Выпишите из текста о Махарадже фрагмент от слов «Я не знаю, почему» до слов «та же мантра?» включительно, без единого изменения.

**Отрывок текста:**
◇ ◇ ◇ ◇ ◇ ◇ ◇
Но я помню один интересный рассказ Махараджа о Сампрадайе. Он отвечал на вопросы, как он обычно это делал, затем остановился и сделал следующее отступление в область истории:

«Каждый день я сижу здесь, отвечая на ваши вопросы, но это не тот способ передачи учения, который был принят среди учителей моей линии. Несколько веков назад вопросы никто никогда не задавал и на них никто не отвечал. Наша линия – это линия домохозяев, что значит, что каждый должен был идти и зарабатывать на жизнь своим трудом. Не было подобных этим встреч, когда большая группа учеников собирается у гуру и задает ему вопросы. Путешествия были трудными. Не было ни автобусов, ни поездов, ни самолетов. В старые времена гуру путешествовал пешком, его же ученики тем временем находились у себя дома и присматривали за своими семьями. Чтобы повидаться с учениками, гуру шел от деревни к деревне. Если ему встречался кто-нибудь, кого он считал готовым к вступлению в Сампрадайю, он инициировал его, передавая мантру своей линии. В одном лишь этом и состояло передаваемое им учение. Ученик должен был повторять эту мантру, а гуру периодически приходил к нему в его деревню, чтобы проверить, как продвигается его развитие. Когда гуру чувствовал приближение своей смерти, он назначал одного из последователей-домохозяев новым учителем, и этот новый гуру принимал на себя все обязанности, связанные с передачей учения: хождение от деревни к деревне, посвящение новых учеников и наблюдение за развитием старых».

Я не знаю, почему была вдруг рассказана эта история. Возможно, он просто устал снова и снова давать ответы на одни и те же вопросы.


Гарриет: Я слышала, что Махарадж иногда давал мантру, если люди его об этом просили. Это была одна и та же мантра?


Дэвид: Да, но он это не очень хорошо «продавал». Однажды я слышал, как он говорил: «Мой учитель уполномочил меня давать эту мантру всем, кто об этом попросит, но я не хочу, чтобы вы считали это необходимым или полезным. Намного важнее обнаружить источник вашего существования».

Тем не менее некоторые люди просили дать им мантру. Тогда он звал их спуститься с ним вниз по лестнице и шептал ее им на ухо. Мантра была на санскрите и к тому же была весьма длинной, но вам предоставлялась лишь одна-единственная возможность услышать ее и запомнить. Он не записывал ее для вас. Если вам не удавалось запомнить ее с одного такого нашептывания, другого шанса вы не получали.


Гарриет: Какие еще указания о передаче учения давал ему Сиддхарамешвар? Это Сиддхарамешвар предложил Махараджу учить, отвечая на вопросы, а не придерживаясь более традиционного способа?


Дэвид: Я ничего не знаю о том, просил ли его кто-нибудь учить каким-то определенным образом. Сиддхарамешвар сказал ему, что он может учить и давать мантру любому, кто об этом попросит, но ему не было разрешено назначать преемника. Ведь вы помните, что при жизни Сиддхарамешвара Нисаргадатта еще не достиг реализации.
◇ ◇ ◇ ◇ ◇ ◇ ◇
**Выдержки из материала:**
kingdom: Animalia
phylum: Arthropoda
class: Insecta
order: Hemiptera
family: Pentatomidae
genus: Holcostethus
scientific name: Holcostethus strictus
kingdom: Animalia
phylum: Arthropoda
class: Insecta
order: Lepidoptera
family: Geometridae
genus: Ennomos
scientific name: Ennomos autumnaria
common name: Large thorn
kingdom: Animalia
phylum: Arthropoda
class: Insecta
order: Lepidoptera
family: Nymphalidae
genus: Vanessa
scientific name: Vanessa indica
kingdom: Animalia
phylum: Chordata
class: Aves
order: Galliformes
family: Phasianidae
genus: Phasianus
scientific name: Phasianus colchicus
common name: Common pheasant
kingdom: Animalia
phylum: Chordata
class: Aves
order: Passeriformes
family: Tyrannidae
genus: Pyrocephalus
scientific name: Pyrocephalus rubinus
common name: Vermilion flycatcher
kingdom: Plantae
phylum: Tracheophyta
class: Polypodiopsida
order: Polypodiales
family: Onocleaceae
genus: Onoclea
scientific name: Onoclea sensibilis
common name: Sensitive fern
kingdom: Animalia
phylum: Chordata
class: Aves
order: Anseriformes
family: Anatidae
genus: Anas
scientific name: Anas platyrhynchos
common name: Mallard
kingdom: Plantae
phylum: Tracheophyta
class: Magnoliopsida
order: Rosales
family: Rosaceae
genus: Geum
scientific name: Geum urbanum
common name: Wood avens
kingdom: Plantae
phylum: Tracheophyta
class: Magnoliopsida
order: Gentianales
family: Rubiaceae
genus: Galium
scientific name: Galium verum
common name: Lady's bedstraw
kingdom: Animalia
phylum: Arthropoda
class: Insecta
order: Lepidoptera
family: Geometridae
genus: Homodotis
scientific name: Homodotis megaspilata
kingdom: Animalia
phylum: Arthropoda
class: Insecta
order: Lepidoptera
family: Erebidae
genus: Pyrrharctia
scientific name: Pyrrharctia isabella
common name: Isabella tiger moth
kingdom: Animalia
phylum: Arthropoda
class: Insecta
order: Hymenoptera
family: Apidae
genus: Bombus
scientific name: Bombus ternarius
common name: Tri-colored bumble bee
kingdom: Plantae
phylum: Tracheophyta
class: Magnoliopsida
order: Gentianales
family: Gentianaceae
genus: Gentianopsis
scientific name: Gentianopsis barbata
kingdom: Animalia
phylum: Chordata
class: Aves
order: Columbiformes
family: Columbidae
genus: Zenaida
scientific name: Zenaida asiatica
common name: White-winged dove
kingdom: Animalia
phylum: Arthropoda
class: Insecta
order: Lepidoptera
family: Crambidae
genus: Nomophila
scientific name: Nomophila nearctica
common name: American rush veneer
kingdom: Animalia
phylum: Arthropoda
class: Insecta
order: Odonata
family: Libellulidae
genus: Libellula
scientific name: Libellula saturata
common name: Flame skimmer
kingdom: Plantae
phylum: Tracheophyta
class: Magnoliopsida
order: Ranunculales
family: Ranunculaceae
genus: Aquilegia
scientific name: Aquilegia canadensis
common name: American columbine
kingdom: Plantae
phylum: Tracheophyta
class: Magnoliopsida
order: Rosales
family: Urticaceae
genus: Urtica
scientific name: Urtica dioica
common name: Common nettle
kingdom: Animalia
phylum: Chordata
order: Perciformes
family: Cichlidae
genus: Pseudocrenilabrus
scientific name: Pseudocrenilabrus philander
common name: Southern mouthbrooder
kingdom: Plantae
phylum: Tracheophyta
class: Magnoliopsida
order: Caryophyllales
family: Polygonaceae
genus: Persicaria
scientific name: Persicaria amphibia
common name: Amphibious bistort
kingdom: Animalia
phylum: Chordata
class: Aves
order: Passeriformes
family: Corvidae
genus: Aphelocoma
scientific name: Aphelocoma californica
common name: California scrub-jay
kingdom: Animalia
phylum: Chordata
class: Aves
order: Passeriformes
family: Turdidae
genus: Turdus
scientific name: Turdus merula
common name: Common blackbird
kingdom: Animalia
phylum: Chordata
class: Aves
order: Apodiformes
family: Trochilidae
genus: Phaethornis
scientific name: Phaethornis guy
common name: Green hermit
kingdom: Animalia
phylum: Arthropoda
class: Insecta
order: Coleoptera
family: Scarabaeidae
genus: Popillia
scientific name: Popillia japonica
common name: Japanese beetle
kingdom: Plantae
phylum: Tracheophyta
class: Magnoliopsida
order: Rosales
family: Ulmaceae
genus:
◇ ◇ ◇ ◇ ◇ ◇ ◇
**Письменный ответ:**
Я не знаю, почему была вдруг рассказана эта история. Возможно, он просто устал снова и снова давать ответы на одни и те же вопросы.


Гарриет: Я слышала, что Махарадж иногда давал мантру, если люди его об этом просили. Это была одна и та же мантра?